Redesigning Frontline Work: AI-Driven Mobile for Amazon & Lowe's

Warehouse receivers spent their day stitching together supplier, item, and invoice data across disconnected screens to validate a single PO. I led end-to-end UX for Zebra's EMC (Enterprise Mobile Computing) division, a unified, context-aware experience built for gloved hands and devices from 4-inch handhelds to 8-inch tablets.

Client
Amazon and Lowes

Amazon and Lowes

Type
Product Design

Product Design

Year
2025

2025

Project image

Approach

Context 

Zebra's mobile computers has captured a large marketshare supporting receiving workflows for global warehouses, gating inventory accuracy, supplier payments, and fulfillment.

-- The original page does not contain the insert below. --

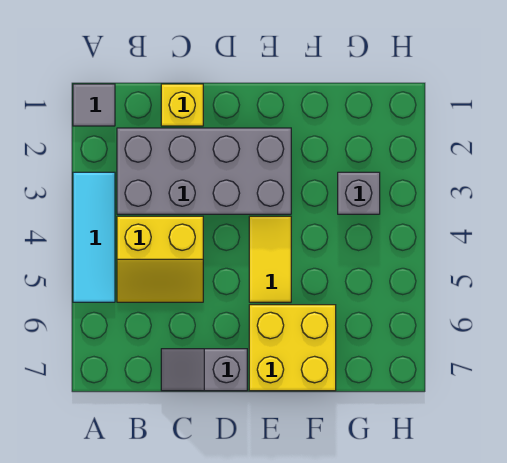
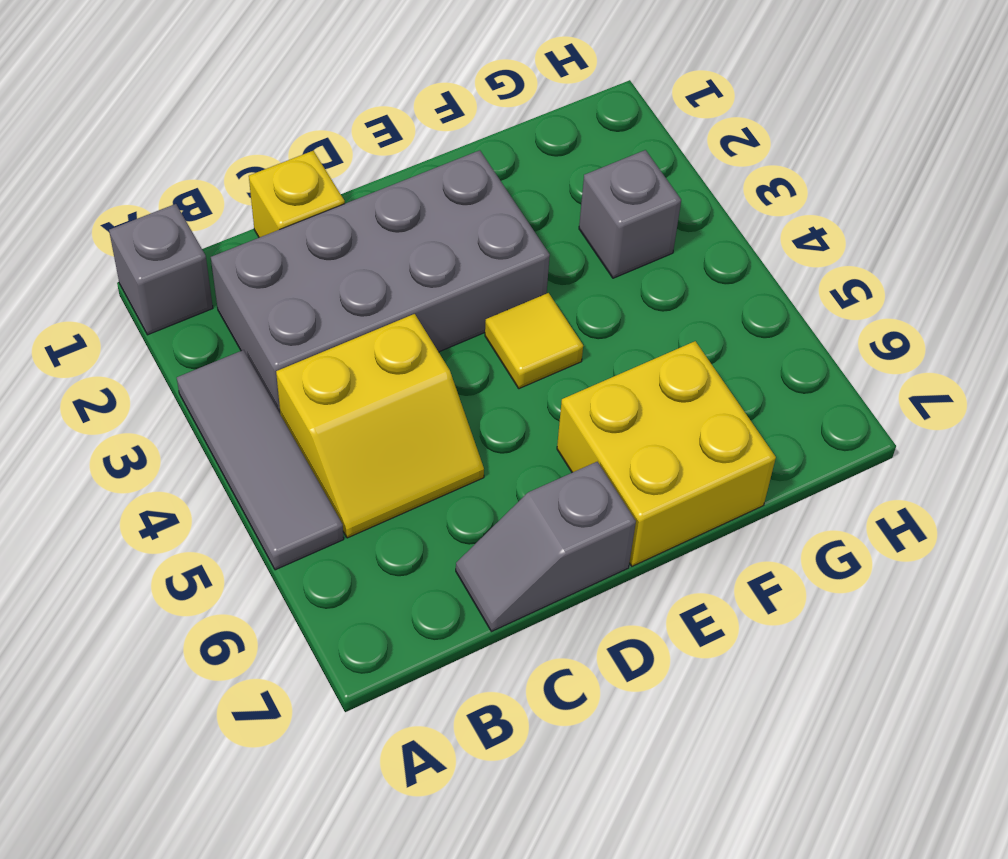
grey 1x1 tile [73,84,115,126] -> grey 1x1 brick [109,204,213,335]
cyan 1x3 tile [73,172,115,302] -> grey 1x3 tile [177,350,344,570]
yellow 1x2 tile [249,216,291,302] -> yellow 1x1 tile [485,293,583,389]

As Senior UX Designer, I owned end-to-end solution across every device class, partnering with product, engineering, and hardware teams. Constraints included limited frontline research access, fixed deadlines, legacy integrations, and 8 devices ranging from 480×800 to 2400×1080 screen size resolutions.

The Problem 

Receivers couldn't pull up everything tied to a key field without hopping between systems. Validation was slow, errors compounded, and the experience varied by device. Prior attempts treated each screen size as its own design problem, this fragmenting the mental model, costing departments throughput on the floor.

Approach 

Success meant one mental model across all hardware. I designed device-class first, anchoring each layout to a reference resolution and validating across the fleet. I started from the 4-inch handhelds set - the hardest density constraints, and scaled up. The bet: if the smallest screen worked for gloved, interrupted, low-light use, the rest would follow. A shared spec and weekly check-ins aligned execs, PMs, and engineering.

Process 

A workflow audit mapped every manual correlation receivers were forced to make. I built three archetypes, tenured, new hire, multi-tasker, and pressure-tested every decision against them. Early concepts that surfaced all linked records at once were killed; they overwhelmed handhelds. v1 collapsed too much, v2 over-paginated, v3 landed on context-aware grouping that scaled per device. Scenario reviews stress-tested interrupted sessions, partial scans, and mismatched POs.

Solution 

We were able to create a suite that connected record, supplier, item, delivery, invoice, into one streamlined experience. The design system driving component behavior was now consolidated into one spec so engineering shipped once across the fleet.

Reflection

Impact 

Phase I launched across the TC53/TC58, TC73/TC78, Slingshot, and Asteroid platforms, establishing a consistent experience across three Zebra devices and additional form factors. In Phase II, the system scaled to support seven more device types. Receivers benefited from a unified mental model regardless of hardware, while engineering reduced implementation overhead through a single shared specification. Product managers also leveraged the shared system to accelerate delivery timelines and meet shipping schedules.

Reflection

Designing for the constraint, not the flagship, was the right call. The 4-inch handheld forced clarity that benefited every larger screen. In fleet-wide enterprise design, parity is a feature, and one mental model is worth more than per-device polish.